CONTOS E MINICONTOS Pinceladas de uma intimidade liberta por Renato Cresppo

Soprando os sopros de fumaça de uma Fortuna, “um tabaco espanhol” razoavelmente agradável, encontro-me sentado em um dos degraus da Astra Theater Bellaria, e enquanto apago a guimba no degrau inferior, ouço os sinos que anunciam o início de mais uma das suas sessões. O som transporta-me a um destes dias, em que seguia no trem da linha Ferrara-Rimini, batia a noite o seu turno. A composição parou na Estação Bellaria. Dela, saiu uma jovem de cabelo encaracolado, blusa esverdeada e calça jeans. Parou defronte de uma das janelas do trem e, com o olhar inundado de tristeza, enviava, com as pontas dos dedos, beijos soltos de saudades súbitas, a saltitarem de frescuras imensas.
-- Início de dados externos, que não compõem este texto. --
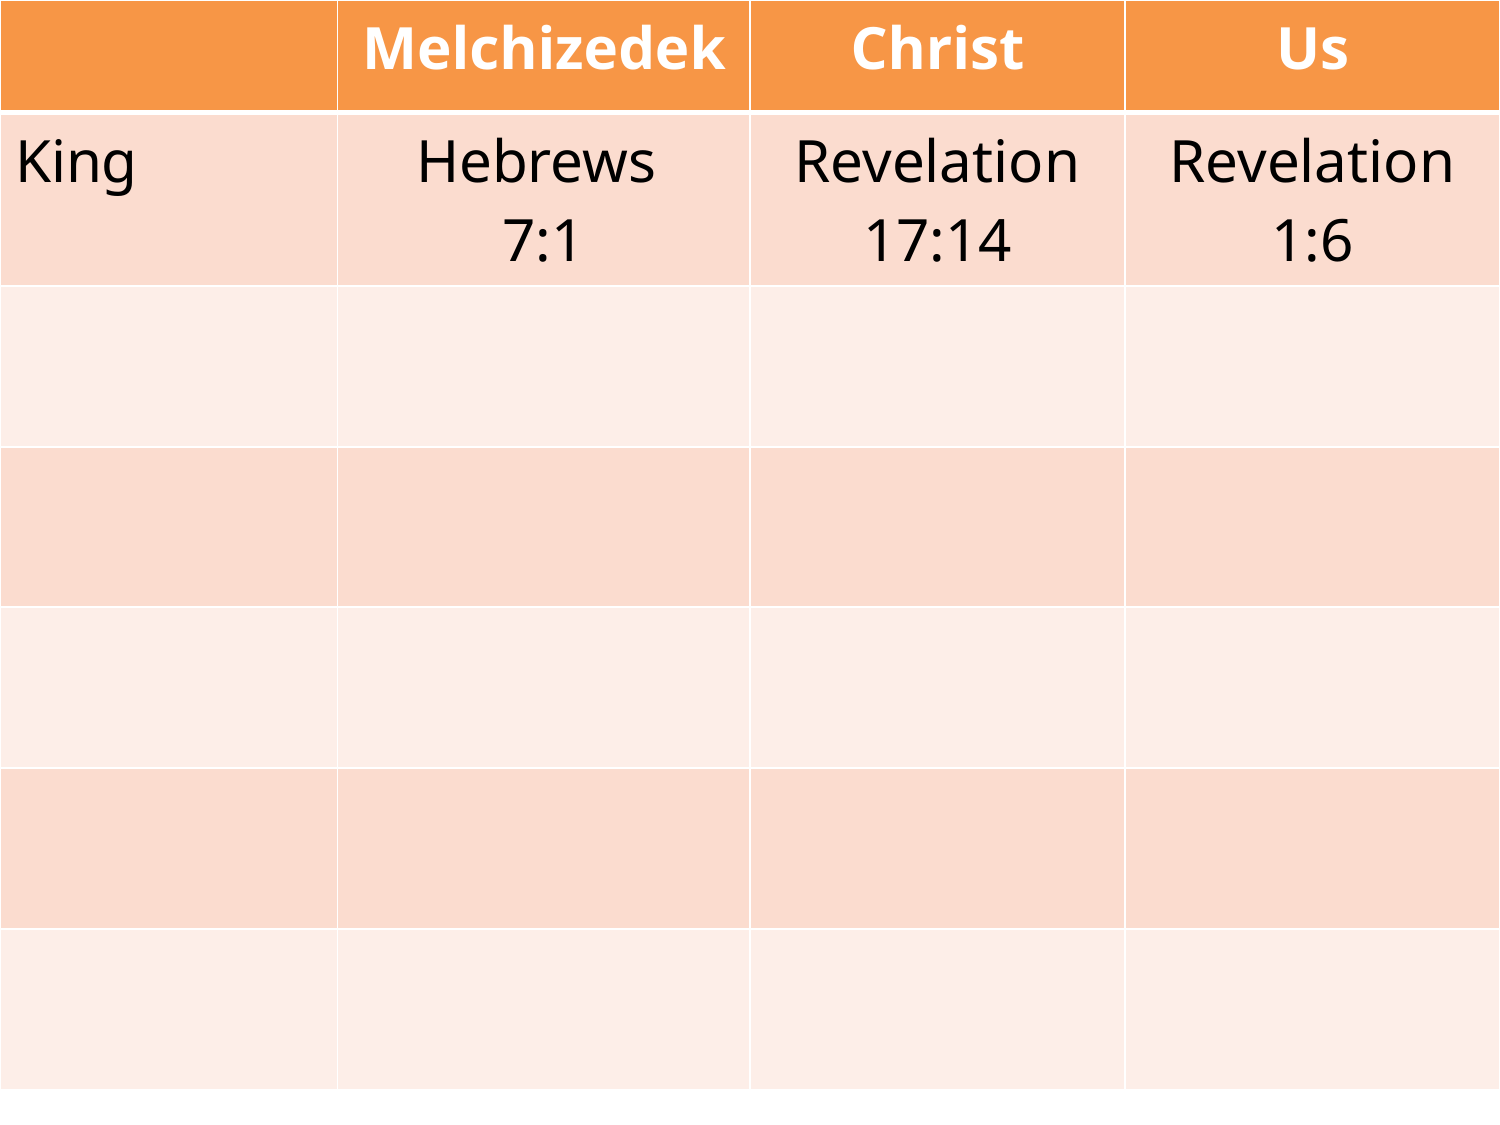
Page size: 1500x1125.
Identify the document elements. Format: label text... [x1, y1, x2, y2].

table_cell Revelation 17:14 [751, 115, 1124, 285]
table_cell [1, 287, 337, 446]
table_cell [751, 608, 1124, 767]
table_cell [338, 287, 749, 446]
table_cell [338, 769, 749, 928]
table_cell [1, 448, 337, 606]
table_cell [1126, 287, 1499, 446]
table_cell Revelation 1:6 [1126, 115, 1499, 285]
table_cell [751, 448, 1124, 606]
table_cell Hebrews 7:1 [338, 115, 749, 285]
table_cell [751, 769, 1124, 928]
table_cell [1126, 448, 1499, 606]
table_header [1, 1, 337, 110]
table_cell [338, 930, 749, 1089]
table_cell [1, 930, 337, 1089]
table_cell [338, 608, 749, 767]
table_cell [1126, 769, 1499, 928]
table_cell [1, 608, 337, 767]
table_header Melchizedek [338, 1, 749, 110]
table_cell [1, 769, 337, 928]
table_cell King [1, 115, 337, 285]
table_cell [1126, 608, 1499, 767]
table_header Christ [751, 1, 1124, 110]
table_cell [338, 448, 749, 606]
table_cell [751, 930, 1124, 1089]
table_header Us [1126, 1, 1499, 110]
table_cell [1126, 930, 1499, 1089]
table_cell [751, 287, 1124, 446]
Sem que pudesse evitar, fui contagiado pela tristeza e embalsamei, no meu olhar, Cupidos do tempo em que amei amores que não sei.
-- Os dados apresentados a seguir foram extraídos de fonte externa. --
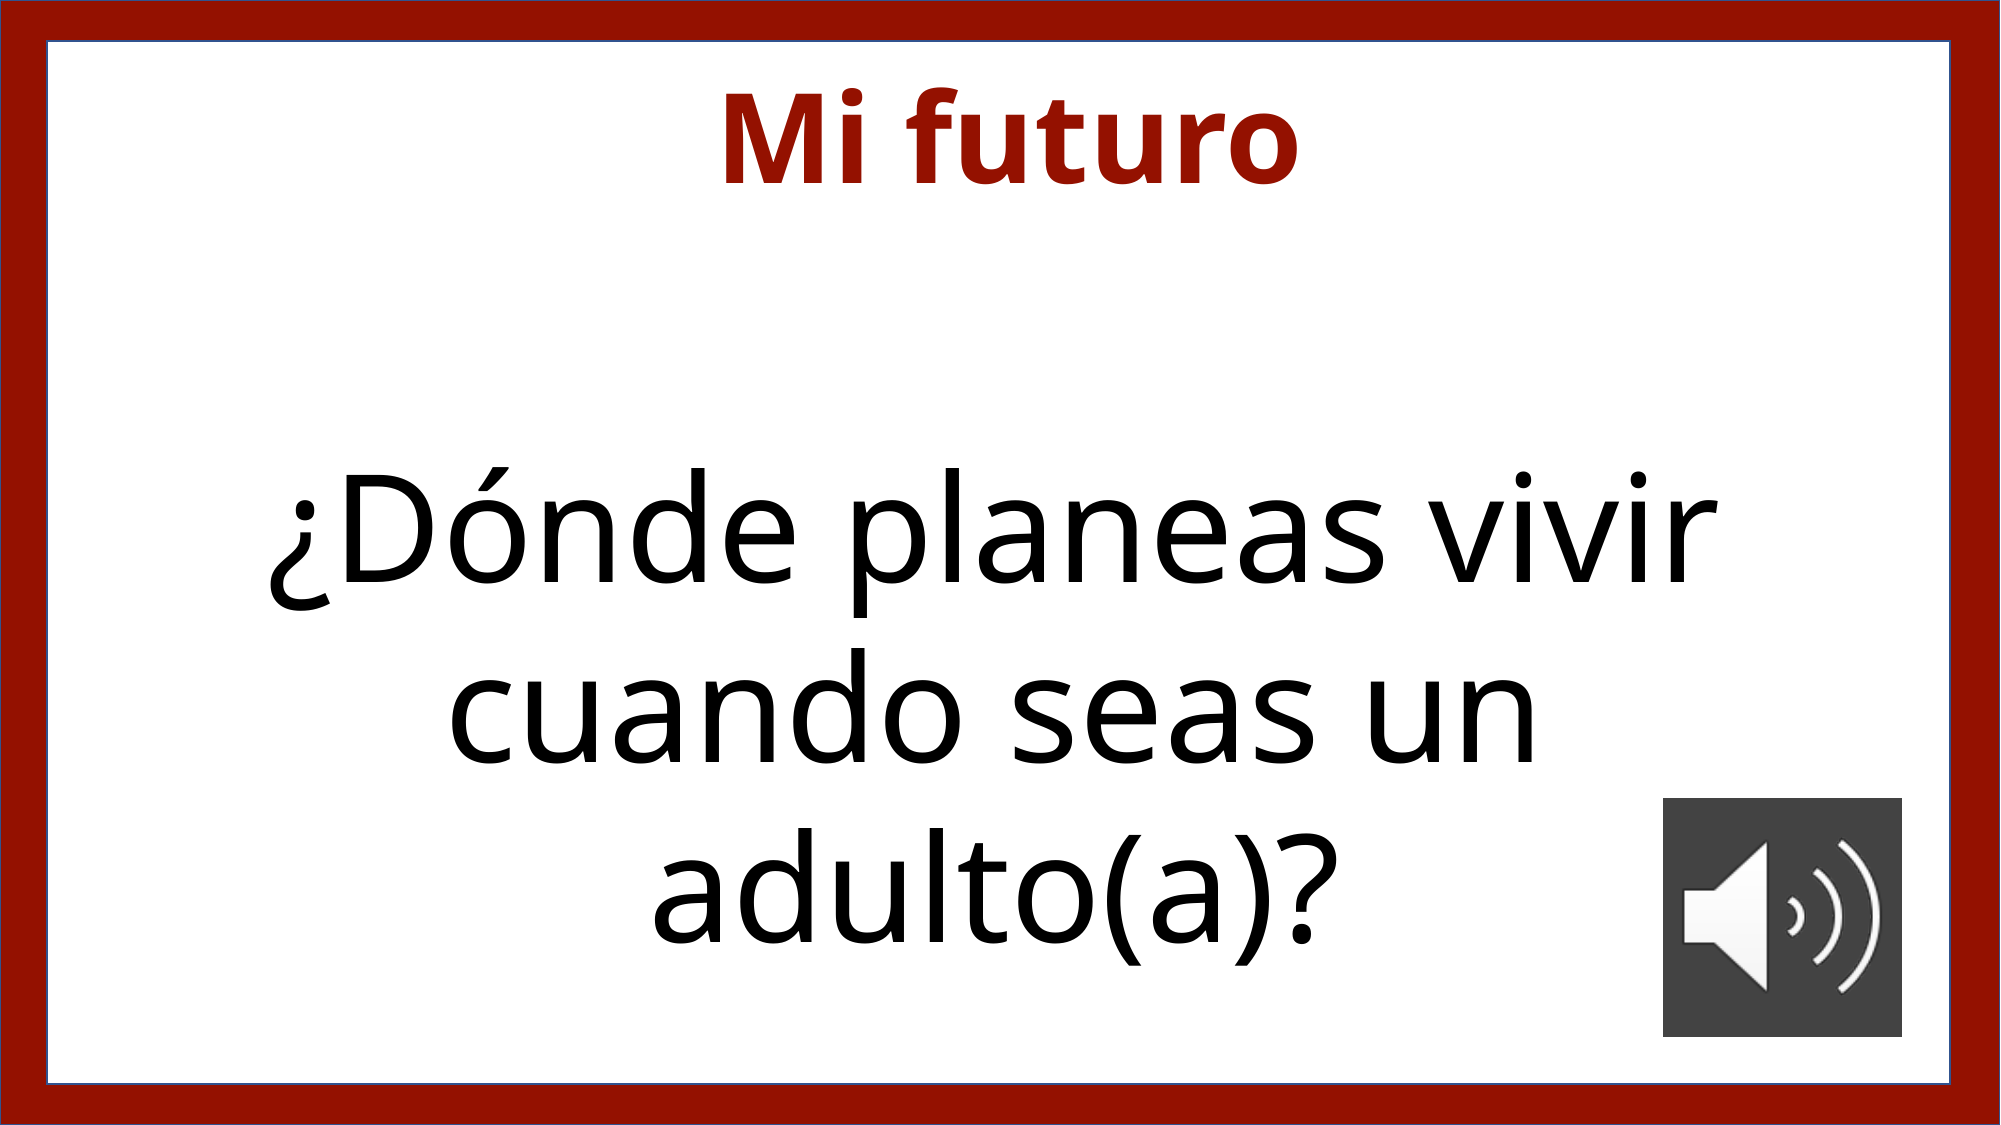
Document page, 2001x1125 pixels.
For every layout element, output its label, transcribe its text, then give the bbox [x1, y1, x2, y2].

text_box ¿Dónde planeas vivir cuando seas un adulto(a)? [69, 424, 1920, 980]
text_box [0, 0, 2000, 1125]
picture [1661, 796, 1904, 1038]
text_box Mi futuro [99, 51, 1920, 217]
text_box [46, 41, 1950, 1084]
A separação denotava desejos de uma união que se fortalecia na coragem de viver cada minuto, cada segundo, os pequenos e eternos prazeres de abraçar os abraços da ternura e de beijar os beijos das suas intimidades. Só se avalia um adeus quando as portas de uma despedida se abrem à solidão do silêncio. Parte-se para um destino concreto, embrulhado em palavras de segredos e mistérios que acondicionam o regresso ao parque dos sonhos que nascem e reconfortam o corpo entre os lençóis de uma ausência, de uma distância imaginária que, em um dia qualquer, levantará o nevoeiro que paira sobre a fluidez de uma chama amante que amanhece ao entardecer.
Estas sequências de uma peça de teatro que se repetem em muitas sessões, são, inúmeras vezes, pausas de um tempo que escapam aos seus enquadramentos, ameaçando as debilidades da sensibilidade amorosa, com a secura de paisagens que amolecem em transições de luz baixa, transcendendo as realidades com os subúrbios dos esquecimentos, dos abandonos que ferem e desarmam todo um futuro que, subitamente, é passado.
O trem reacendeu a sua circulação e, com ele, recomeçou o ciclo das vidas dos que nele ficaram. Observei a agilidade do tempo que, no seu bojo, transporta milhares de atores que representam o seu papel neste grande palco da vida, que veste o universo com as partículas da nossa bioeletricidade.
Somos amantes, amados ou não, porque esse é o ritmo do nosso coração.